Improving intelligence sharing across borders and communities

To reduce complexity and simplify decision making, financial organisations need to unify processes and technology to harness the security intelligence that comes from across their own security programmes and external sources to drive down risk. However, no financial institution can tackle the problem alone. Experienced threat actors using advanced techniques are constantly targeting the financial sector. The industry needs to come together as a whole to foster a sense of collaboration and data sharing.

In the same way that financial institutions have introduced open banking to deliver a fairer service to customers, the same needs to apply to security – all parts of the financial ecosystem need to unite and share information to learn from one another and succeed in the fight against adversaries that operate across borders.

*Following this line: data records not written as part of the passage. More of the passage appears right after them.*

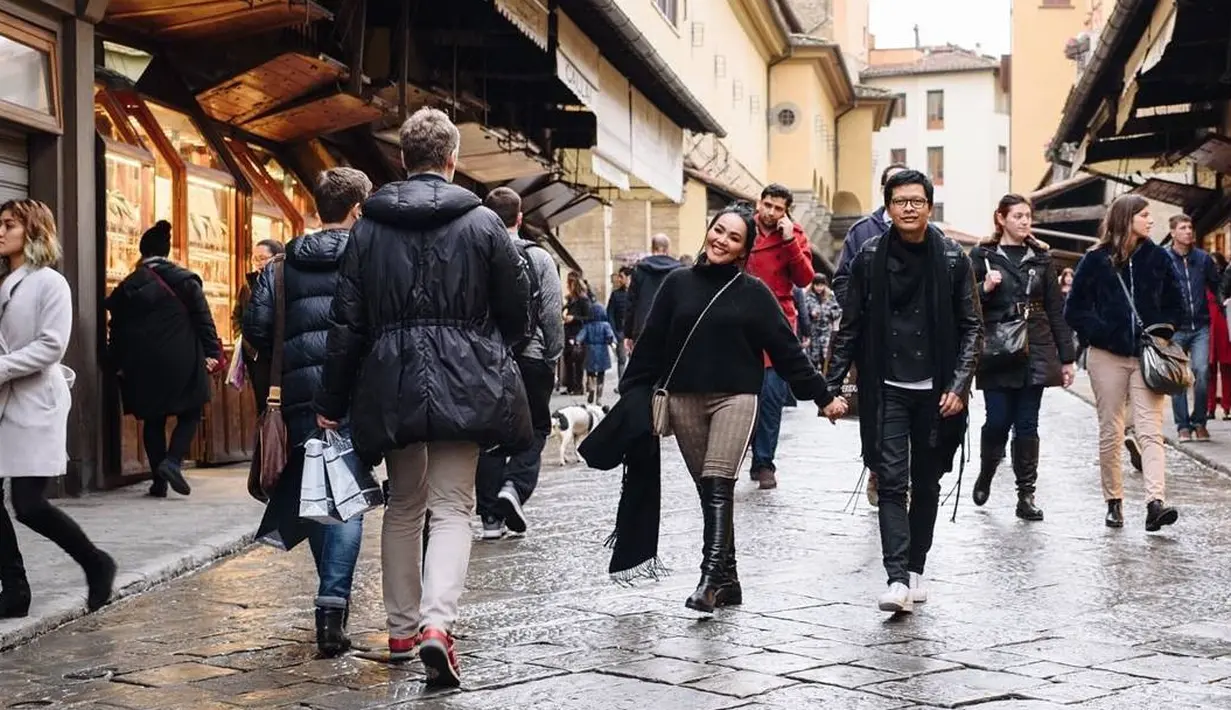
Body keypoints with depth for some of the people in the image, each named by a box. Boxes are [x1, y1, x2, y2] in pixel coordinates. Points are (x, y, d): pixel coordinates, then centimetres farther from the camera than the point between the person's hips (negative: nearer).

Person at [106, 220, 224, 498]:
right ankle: (172, 460, -12)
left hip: (142, 365, 2)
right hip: (182, 361, -2)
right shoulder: (185, 279, -2)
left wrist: (118, 364, 13)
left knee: (153, 420, 10)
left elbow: (117, 329, 7)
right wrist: (212, 352, -2)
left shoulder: (128, 285, 5)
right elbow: (203, 318, -5)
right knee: (190, 413, 10)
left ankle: (159, 481, 9)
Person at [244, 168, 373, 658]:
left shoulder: (285, 264, 9)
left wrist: (284, 367, 17)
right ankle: (333, 604, -10)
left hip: (301, 396, 4)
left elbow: (256, 326, 3)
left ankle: (334, 596, 23)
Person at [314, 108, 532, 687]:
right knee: (452, 509, 1)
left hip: (391, 385, 3)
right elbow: (517, 311, 3)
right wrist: (492, 354, 24)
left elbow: (348, 321, 3)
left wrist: (332, 401, 9)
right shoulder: (483, 223, -3)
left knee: (403, 506, 17)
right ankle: (437, 623, -18)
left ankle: (401, 629, 24)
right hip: (463, 384, -2)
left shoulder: (368, 227, 3)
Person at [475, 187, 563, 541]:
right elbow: (553, 313, -5)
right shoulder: (538, 258, -2)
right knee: (534, 429, 14)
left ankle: (491, 517, 9)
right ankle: (515, 486, -11)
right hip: (529, 356, -2)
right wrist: (553, 356, 3)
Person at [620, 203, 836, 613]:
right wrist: (632, 395, 5)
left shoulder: (753, 292, 2)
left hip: (734, 398, -3)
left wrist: (820, 394, 3)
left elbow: (786, 349, 4)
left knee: (718, 486, -16)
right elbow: (651, 343, 8)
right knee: (708, 491, 6)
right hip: (683, 399, 3)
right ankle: (727, 580, 14)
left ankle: (711, 578, -20)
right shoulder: (678, 284, 7)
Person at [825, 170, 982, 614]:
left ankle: (915, 569, 24)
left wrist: (958, 386, -9)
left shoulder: (952, 259, -1)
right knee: (891, 482, -9)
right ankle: (897, 579, -14)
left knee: (926, 484, 10)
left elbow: (971, 327, 1)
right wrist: (833, 387, -2)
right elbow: (849, 328, 3)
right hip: (886, 390, -1)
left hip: (935, 391, 1)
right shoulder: (870, 259, 0)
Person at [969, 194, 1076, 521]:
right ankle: (985, 474, 25)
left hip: (1035, 352, 2)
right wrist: (985, 289, -17)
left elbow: (1056, 309, 10)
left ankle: (1026, 495, 7)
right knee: (998, 421, -3)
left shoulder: (1041, 257, 10)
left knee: (1027, 424, 2)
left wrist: (1067, 357, 7)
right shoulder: (982, 256, 2)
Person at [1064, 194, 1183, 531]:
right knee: (1110, 433, 6)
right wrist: (1101, 332, -10)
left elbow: (1176, 305, 13)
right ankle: (1114, 502, 16)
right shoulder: (1096, 260, -1)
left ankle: (1156, 503, -20)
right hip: (1108, 357, -1)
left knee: (1150, 431, -10)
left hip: (1148, 356, 1)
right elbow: (1074, 310, 2)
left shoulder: (1158, 257, 6)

By sharing alerts on cyber hazards and risk across financial institutions and with law enforcement, government agencies and other relevant authorities, it’s possible to build industry specific insights into cyber security threats and quickly pivot to gain more information on those specific threats and threat actors. By working together, a picture can be painted on threats coming from all manner of malicious activity, from malware to ransomware, to phishing and software vulnerabilities.

 

Breaking down barriers

Having the right intelligence is not enough to ensure that intelligence is turned into action. Breaking down information and process silos across security teams allows financial organisation to analyse and act on the most pertinent information. Everyone has access to the risk and threats that matter most, and orchestration and automation of response helps overwhelmed security teams prioritise response plans and improve efficiencies in their security programme.

Integrating internal security tools and technologies, while also connecting to external sources of intelligence, creates a single source of intelligence that feeds operations and enables organisations to direct action against the threats that matter most. The outcomes of those actions further feed intelligence, providing the ability to further refine the efficacy of the entire security lifecycle.

This approach provides a continuous feedback loop for the people, processes and technologies that make up the security programme. It allows financial institutions to keep up with threat actors that have consistently adapted their methods to profit at the expense of the financial industry. Something that won’t stop anytime soon.